Жизнь и гибель Николая Курбова. Любовь Жанны Ней | страница 117
Доморощенный Бонапарт, шахматный игрок и вождь степных орд, вышколенных, выстроенных под знаменем двадцати одного пункта некой резолюции. Этот — треугольник.[43]
Трапеция — почтенный, в кашне. Как будто пьет чай вприкуску и брюзжит, а вдруг напишет что-то, и почтеннейшую дочку m-r Эйфеля явно разбирает дрожь.[44]
Молоденький, веселый. Идеальная прямая. Грызун — не попадись (впрочем, это только хороший аппетит, — вместе со смехом всем передается). «Enfant terrible», — говорят обиженные в разных реквизированных и уплотненных, здесь же очевидно — просто-напросто живой, не мощи: человек.[45] (Таким был задуман и Курбов, если б не вмешалась жизнь.)
Всех видел. Нахлынули какое-то семейное любование, преданность и теплая, шершавая нежность: здесь — свой, отсюда не уйду.
Тяжелое, неповоротливое заседание: не миноносец — баржа, перегруженная сводками, отчетами, цифрами. Голод. Редеющие города. Деревня, послушная и неприступная, ожидающая еще подачки: коммуны не хотим, а впрочем, все — большевики. Запад? Запад пока не поддержал. Значит…

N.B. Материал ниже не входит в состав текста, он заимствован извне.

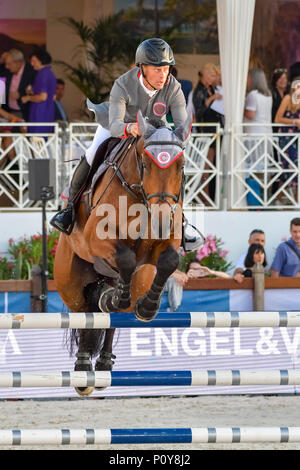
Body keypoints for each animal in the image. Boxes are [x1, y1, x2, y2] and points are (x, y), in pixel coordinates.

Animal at [53, 112, 192, 394]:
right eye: (146, 165)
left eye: (181, 166)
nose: (161, 218)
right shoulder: (97, 240)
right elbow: (126, 258)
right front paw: (118, 298)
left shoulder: (162, 245)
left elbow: (169, 260)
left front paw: (147, 308)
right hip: (70, 285)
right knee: (84, 312)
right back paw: (83, 368)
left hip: (139, 280)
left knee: (112, 315)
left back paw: (104, 360)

Курбов видит героическую, притихшую Россию, ржавь машин, человеческую рвань. Высокое, эпическою напряжение: об этих годах уже готовы легенды. Нет даже ропота — шепот только: изнемогли. Октябрьская Россия ослабела, как цинготный, из десен кровь сочится, зубы готовы выпасть. И все же не предает! Даже в этой болезненности — великий миф. Кабацкая земля с мошной (по карману — звяк), с половыми и Стешами, с мадамами Жюльет из самого Парижа, с енотовой великодержавностью, вздыхающей над сомовской маркизой,[46] а между вздохами обмазывающей рожу человека соусом борделез, эта земля, «избранная Богом», обхарканная посему духовными и светскими персонами, стала просторной, голой, суровой, с Коминтерном и с восьмушкой глиняного хлеба. Закрытые лавки, кабаки забитые и забытые, никому не нужные бумажки. Кто забудет эти годы: девятнадцатый, двадцатый?.. Теперь — перелом. Значит…
А Запад? А Всемирная?.. И это видит Курбов. Границы. Последний маленький советик. Красноармеец без сапог, зато со звездою: если надо — умрет. (Сапоги были, будут, а звезды не каждый год, даже не каждый век падают с неба прямо на шапку.) А дальше — дальше огни, бутылки: жизнь. Почти как прежде, Европа раскачивается в фокстроте, перелицовывает фраки, пьет поддельные коктейли и целует юркий хвостик некоего таинственного существа: имя — «доллар», на пузе — портрет благообразного янки; может дать счастье, может мигом ликвидировать весь мир, на то он доллар. Где-то, в берлинском Нордене, в лохмотьях дохлой Вены, в бараках Круппом зацелованной Пикардии, рабочие вымирают, просто, без мифа, без Коминтерна, без звезды — так хочет фрак, так хочет доллар, так хочет фокстротская чечетка: вымирайте, только скромно, никаких демонстративных похорон. В сторонке сто социалистов деловито раскалываются, критикуют «пагубную тактику России» и обещают когда-нибудь, конечно… но теперь? Теперь нельзя. Да, конечно! Когда-нибудь вот эти вымирающие тихо, если только не окончательно вымрут, встанут, зевнут и примутся: дикий скрип раздираемых, крепких, почти нетленных долларов. Будут и у них свои Кронштадты.